ERP Priorities

June 2012
Advice and Assistance for Manufacturers

I recently came across an analyst opinion piece stating that companies that have postponed system investments due to the shaky economy over the last couple years may now be ready to spend some money to upgrade capabilities for improved performance. Specifically, the piece was addressing improved prospects for ERP investment in 2012.

What I thought was most interesting was the list of application areas that were the highest priority for ERP investment this year. At the top of the list was finance and accounting. This is the area that most companies implement first, of course, but not one that will generate significant ROI in terms of cost savings or performance improvement. Enhanced management visibility is important, but companies looking for ROI should be looking at the main line functions that drive company spending and revenue.

Second on the list was purchasing management. Purchases can account for nearly half of cost-of-goods in many companies and there are certainly opportunities to tighten up the management of the procurement function. The focus of purchasing management should be centered on taking friction out of the process, and controlling the flow of goods rather than just reducing piece cost or otherwise pressuring the suppliers. Enhance communications and more of a partnership relationship with strategic suppliers enhances flexibility, responsiveness, quality and reliability that can generate value far in excess of whatever discounts or price reductions might be found.

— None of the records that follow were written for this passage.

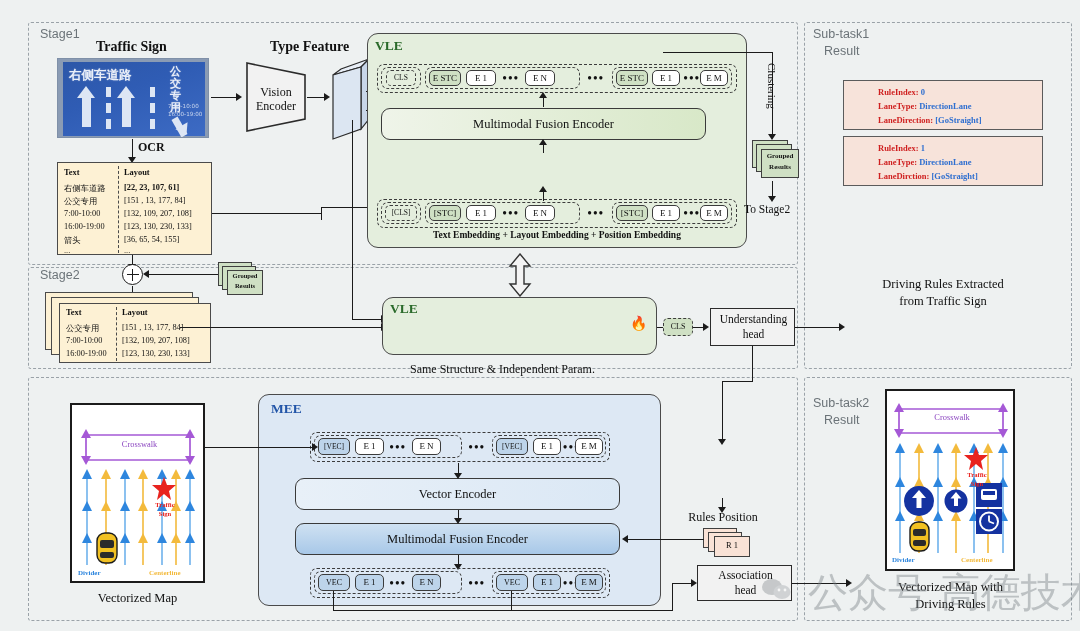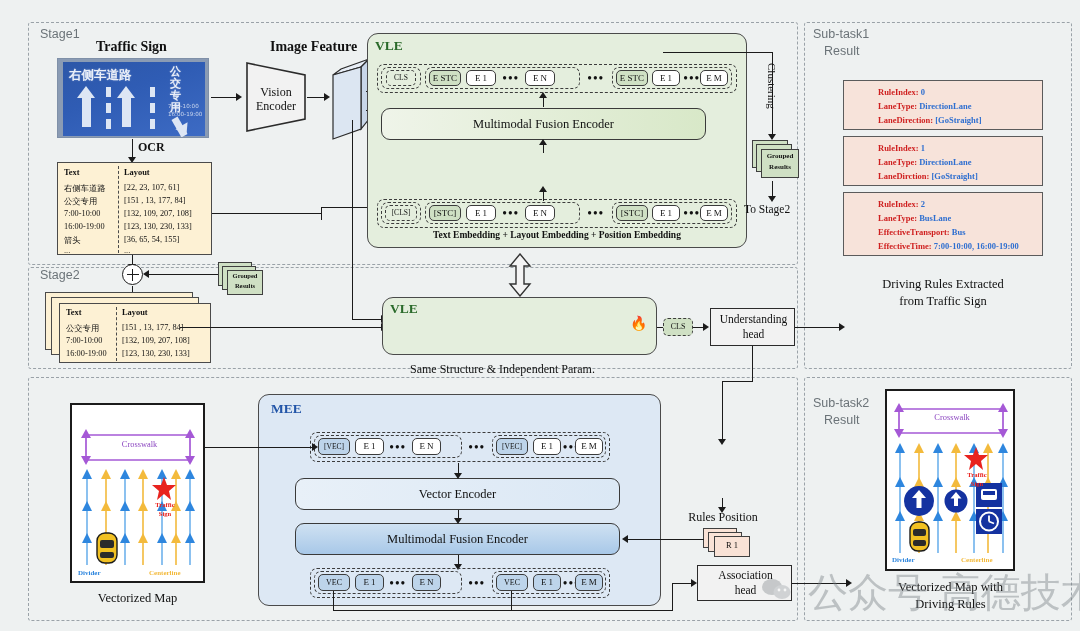--- a/index.html
+++ b/index.html
@@ -103,7 +103,7 @@
   <div class="ln lnh" style="left:307px;top:97px;width:18px;"></div>
   <div class="abs arrowhead ah-r" style="left:324px;top:93px;"></div>
 
-  <div class="abs ttl" style="left:270px;top:39px;font-size:14px;">Image Feature</div>
+  <div class="abs ttl" style="left:270px;top:39px;font-size:14px;">Type Feature</div>
   <div class="abs" style="left:330px;top:57px;width:42px;height:84px;">
     <svg width="42" height="84" viewBox="0 0 42 84">
       <polygon points="3,18 11,12 39,2 31,10" fill="#e8eef6" stroke="#2b2b2b" stroke-width="1.2"></polygon>

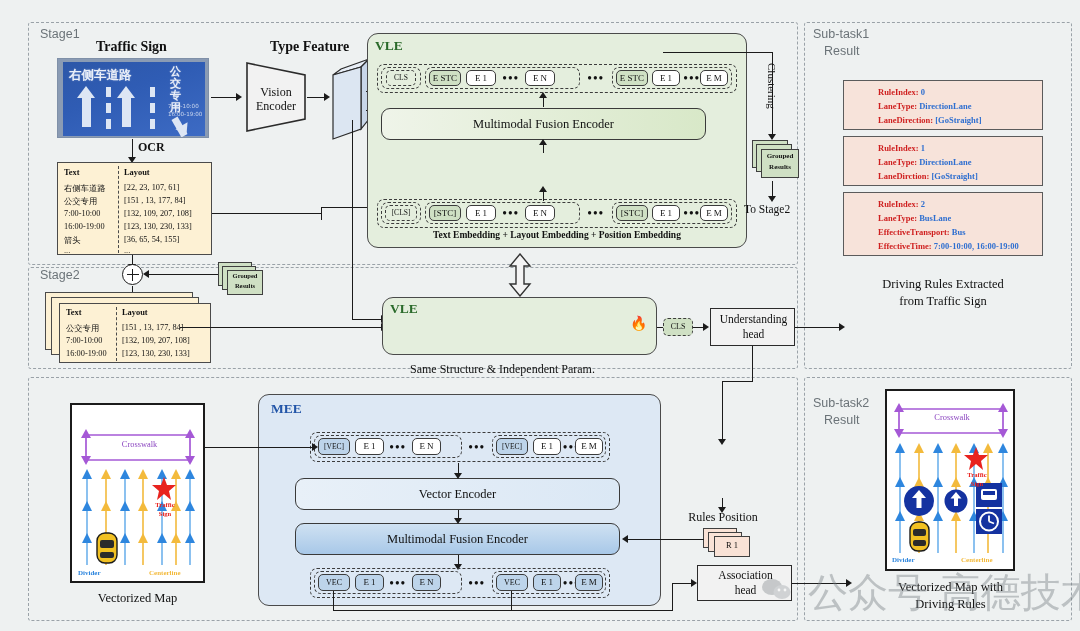--- a/index.html
+++ b/index.html
@@ -131,7 +131,7 @@
     <div class="abs" style="left:66px;top:5px;font-weight:bold;font-size:8.4px;">Layout</div>
     <div>
       <div class="abs" style="left:6px;top:20px;font-size:8.3px;font-family:'DejaVu Sans',sans-serif;">右侧车道路</div>
-      <div class="abs" style="left:66px;top:20px;font-size:8.3px;">[22, 23, 107, 61]</div>
+      <div class="abs" style="left:66px;top:20px;font-size:8.3px;font-weight:bold;">[22, 23, 107, 61]</div>
       <div class="abs" style="left:6px;top:33px;font-size:8.3px;font-family:'DejaVu Sans',sans-serif;">公交专用</div>
       <div class="abs" style="left:66px;top:33px;font-size:8.3px;">[151 , 13, 177, 84]</div>
       <div class="abs" style="left:6px;top:46px;font-size:8.3px;">7:00-10:00</div>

Inventory was the third area listed. Inventory ties up a lot of cash and is often a great source of concern – both when there is too much and when there is too little (meaning shortages) – and is the area most often targeted to generate return on an ERP investment. The fact of the matter is that inventory control and inventory savings result from procedural discipline and improvements. But the software is often the excuse for making changes in inventory control that really generate savings. So be it – whatever it takes to focus management attention on inventory discipline, it is the results that count. Is inventory control a legitimate reason to invest in ERP? Absolutely. Not in the least because the planning and scheduling applications feed information into the inventory system that help you determine the right amount of inventory (and procurement priorities) needed to meet your production and customer service goals.

Going down the list form there, we find planning and scheduling, sales order management, manufacturing management, plant automation, and warehouse management. All of these were shown to be areas of concern that are motivating companies to invest in systems for the purpose of improving performance and generating a return on their investment.

Have you established a list of the highest priority areas within your business in terms of either your biggest challenges or the ripest areas for potential for improvement? Do you have a plan for investing (time, effort, and/or money) in improvements and what kind of return you might expect if you did so?